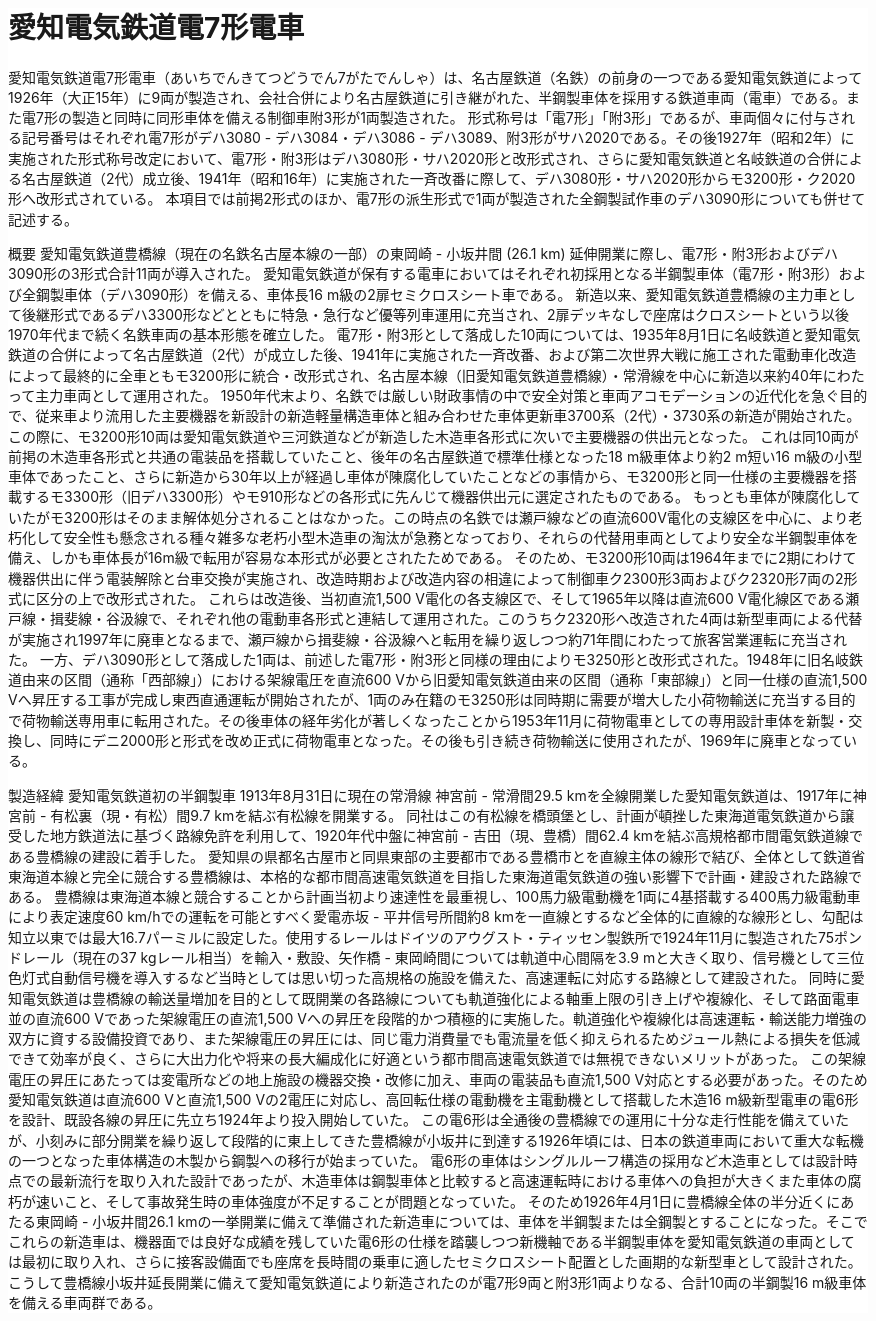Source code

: # 愛知電気鉄道電7形電車

愛知電気鉄道電7形電車（あいちでんきてつどうでん7がたでんしゃ）は、名古屋鉄道（名鉄）の前身の一つである愛知電気鉄道によって1926年（大正15年）に9両が製造され、会社合併により名古屋鉄道に引き継がれた、半鋼製車体を採用する鉄道車両（電車）である。また電7形の製造と同時に同形車体を備える制御車附3形が1両製造された。
形式称号は「電7形」「附3形」であるが、車両個々に付与される記号番号はそれぞれ電7形がデハ3080 - デハ3084・デハ3086 - デハ3089、附3形がサハ2020である。その後1927年（昭和2年）に実施された形式称号改定において、電7形・附3形はデハ3080形・サハ2020形と改形式され、さらに愛知電気鉄道と名岐鉄道の合併による名古屋鉄道（2代）成立後、1941年（昭和16年）に実施された一斉改番に際して、デハ3080形・サハ2020形からモ3200形・ク2020形へ改形式されている。
本項目では前掲2形式のほか、電7形の派生形式で1両が製造された全鋼製試作車のデハ3090形についても併せて記述する。

概要
愛知電気鉄道豊橋線（現在の名鉄名古屋本線の一部）の東岡崎 - 小坂井間 (26.1 km) 延伸開業に際し、電7形・附3形およびデハ3090形の3形式合計11両が導入された。
愛知電気鉄道が保有する電車においてはそれぞれ初採用となる半鋼製車体（電7形・附3形）および全鋼製車体（デハ3090形）を備える、車体長16 m級の2扉セミクロスシート車である。
新造以来、愛知電気鉄道豊橋線の主力車として後継形式であるデハ3300形などとともに特急・急行など優等列車運用に充当され、2扉デッキなしで座席はクロスシートという以後1970年代まで続く名鉄車両の基本形態を確立した。
電7形・附3形として落成した10両については、1935年8月1日に名岐鉄道と愛知電気鉄道の合併によって名古屋鉄道（2代）が成立した後、1941年に実施された一斉改番、および第二次世界大戦に施工された電動車化改造によって最終的に全車ともモ3200形に統合・改形式され、名古屋本線（旧愛知電気鉄道豊橋線）・常滑線を中心に新造以来約40年にわたって主力車両として運用された。
1950年代末より、名鉄では厳しい財政事情の中で安全対策と車両アコモデーションの近代化を急ぐ目的で、従来車より流用した主要機器を新設計の新造軽量構造車体と組み合わせた車体更新車3700系（2代）・3730系の新造が開始された。この際に、モ3200形10両は愛知電気鉄道や三河鉄道などが新造した木造車各形式に次いで主要機器の供出元となった。
これは同10両が前掲の木造車各形式と共通の電装品を搭載していたこと、後年の名古屋鉄道で標準仕様となった18 m級車体より約2 m短い16 m級の小型車体であったこと、さらに新造から30年以上が経過し車体が陳腐化していたことなどの事情から、モ3200形と同一仕様の主要機器を搭載するモ3300形（旧デハ3300形）やモ910形などの各形式に先んじて機器供出元に選定されたものである。
もっとも車体が陳腐化していたがモ3200形はそのまま解体処分されることはなかった。この時点の名鉄では瀬戸線などの直流600V電化の支線区を中心に、より老朽化して安全性も懸念される種々雑多な老朽小型木造車の淘汰が急務となっており、それらの代替用車両としてより安全な半鋼製車体を備え、しかも車体長が16m級で転用が容易な本形式が必要とされたためである。
そのため、モ3200形10両は1964年までに2期にわけて機器供出に伴う電装解除と台車交換が実施され、改造時期および改造内容の相違によって制御車ク2300形3両およびク2320形7両の2形式に区分の上で改形式された。
これらは改造後、当初直流1,500 V電化の各支線区で、そして1965年以降は直流600 V電化線区である瀬戸線・揖斐線・谷汲線で、それぞれ他の電動車各形式と連結して運用された。このうちク2320形へ改造された4両は新型車両による代替が実施され1997年に廃車となるまで、瀬戸線から揖斐線・谷汲線へと転用を繰り返しつつ約71年間にわたって旅客営業運転に充当された。
一方、デハ3090形として落成した1両は、前述した電7形・附3形と同様の理由によりモ3250形と改形式された。1948年に旧名岐鉄道由来の区間（通称「西部線」）における架線電圧を直流600 Vから旧愛知電気鉄道由来の区間（通称「東部線」）と同一仕様の直流1,500 Vへ昇圧する工事が完成し東西直通運転が開始されたが、1両のみ在籍のモ3250形は同時期に需要が増大した小荷物輸送に充当する目的で荷物輸送専用車に転用された。その後車体の経年劣化が著しくなったことから1953年11月に荷物電車としての専用設計車体を新製・交換し、同時にデニ2000形と形式を改め正式に荷物電車となった。その後も引き続き荷物輸送に使用されたが、1969年に廃車となっている。

製造経緯
愛知電気鉄道初の半鋼製車
1913年8月31日に現在の常滑線 神宮前 - 常滑間29.5 kmを全線開業した愛知電気鉄道は、1917年に神宮前 - 有松裏（現・有松）間9.7 kmを結ぶ有松線を開業する。
同社はこの有松線を橋頭堡とし、計画が頓挫した東海道電気鉄道から譲受した地方鉄道法に基づく路線免許を利用して、1920年代中盤に神宮前 - 吉田（現、豊橋）間62.4 kmを結ぶ高規格都市間電気鉄道線である豊橋線の建設に着手した。
愛知県の県都名古屋市と同県東部の主要都市である豊橋市とを直線主体の線形で結び、全体として鉄道省東海道本線と完全に競合する豊橋線は、本格的な都市間高速電気鉄道を目指した東海道電気鉄道の強い影響下で計画・建設された路線である。
豊橋線は東海道本線と競合することから計画当初より速達性を最重視し、100馬力級電動機を1両に4基搭載する400馬力級電動車により表定速度60 km/hでの運転を可能とすべく愛電赤坂 - 平井信号所間約8 kmを一直線とするなど全体的に直線的な線形とし、勾配は知立以東では最大16.7パーミルに設定した。使用するレールはドイツのアウグスト・ティッセン製鉄所で1924年11月に製造された75ポンドレール（現在の37 kgレール相当）を輸入・敷設、矢作橋 - 東岡崎間については軌道中心間隔を3.9 mと大きく取り、信号機として三位色灯式自動信号機を導入するなど当時としては思い切った高規格の施設を備えた、高速運転に対応する路線として建設された。
同時に愛知電気鉄道は豊橋線の輸送量増加を目的として既開業の各路線についても軌道強化による軸重上限の引き上げや複線化、そして路面電車並の直流600 Vであった架線電圧の直流1,500 Vへの昇圧を段階的かつ積極的に実施した。軌道強化や複線化は高速運転・輸送能力増強の双方に資する設備投資であり、また架線電圧の昇圧には、同じ電力消費量でも電流量を低く抑えられるためジュール熱による損失を低減できて効率が良く、さらに大出力化や将来の長大編成化に好適という都市間高速電気鉄道では無視できないメリットがあった。
この架線電圧の昇圧にあたっては変電所などの地上施設の機器交換・改修に加え、車両の電装品も直流1,500 V対応とする必要があった。そのため愛知電気鉄道は直流600 Vと直流1,500 Vの2電圧に対応し、高回転仕様の電動機を主電動機として搭載した木造16 m級新型電車の電6形を設計、既設各線の昇圧に先立ち1924年より投入開始していた。
この電6形は全通後の豊橋線での運用に十分な走行性能を備えていたが、小刻みに部分開業を繰り返して段階的に東上してきた豊橋線が小坂井に到達する1926年頃には、日本の鉄道車両において重大な転機の一つとなった車体構造の木製から鋼製への移行が始まっていた。
電6形の車体はシングルルーフ構造の採用など木造車としては設計時点での最新流行を取り入れた設計であったが、木造車体は鋼製車体と比較すると高速運転時における車体への負担が大きくまた車体の腐朽が速いこと、そして事故発生時の車体強度が不足することが問題となっていた。
そのため1926年4月1日に豊橋線全体の半分近くにあたる東岡崎 - 小坂井間26.1 kmの一挙開業に備えて準備された新造車については、車体を半鋼製または全鋼製とすることになった。そこでこれらの新造車は、機器面では良好な成績を残していた電6形の仕様を踏襲しつつ新機軸である半鋼製車体を愛知電気鉄道の車両としては最初に取り入れ、さらに接客設備面でも座席を長時間の乗車に適したセミクロスシート配置とした画期的な新型車として設計された。こうして豊橋線小坂井延長開業に備えて愛知電気鉄道により新造されたのが電7形9両と附3形1両よりなる、合計10両の半鋼製16 m級車体を備える車両群である。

══════════

ASSIGNMENT: Transcribe each line of the data above, unaltered, from the one where "電7形・附3形として落成した" appears to the one where "1950年代末より、名鉄では" appears, inclusive of both.

TASK SOLUTION:
電7形・附3形として落成した10両については、1935年8月1日に名岐鉄道と愛知電気鉄道の合併によって名古屋鉄道（2代）が成立した後、1941年に実施された一斉改番、および第二次世界大戦に施工された電動車化改造によって最終的に全車ともモ3200形に統合・改形式され、名古屋本線（旧愛知電気鉄道豊橋線）・常滑線を中心に新造以来約40年にわたって主力車両として運用された。
1950年代末より、名鉄では厳しい財政事情の中で安全対策と車両アコモデーションの近代化を急ぐ目的で、従来車より流用した主要機器を新設計の新造軽量構造車体と組み合わせた車体更新車3700系（2代）・3730系の新造が開始された。この際に、モ3200形10両は愛知電気鉄道や三河鉄道などが新造した木造車各形式に次いで主要機器の供出元となった。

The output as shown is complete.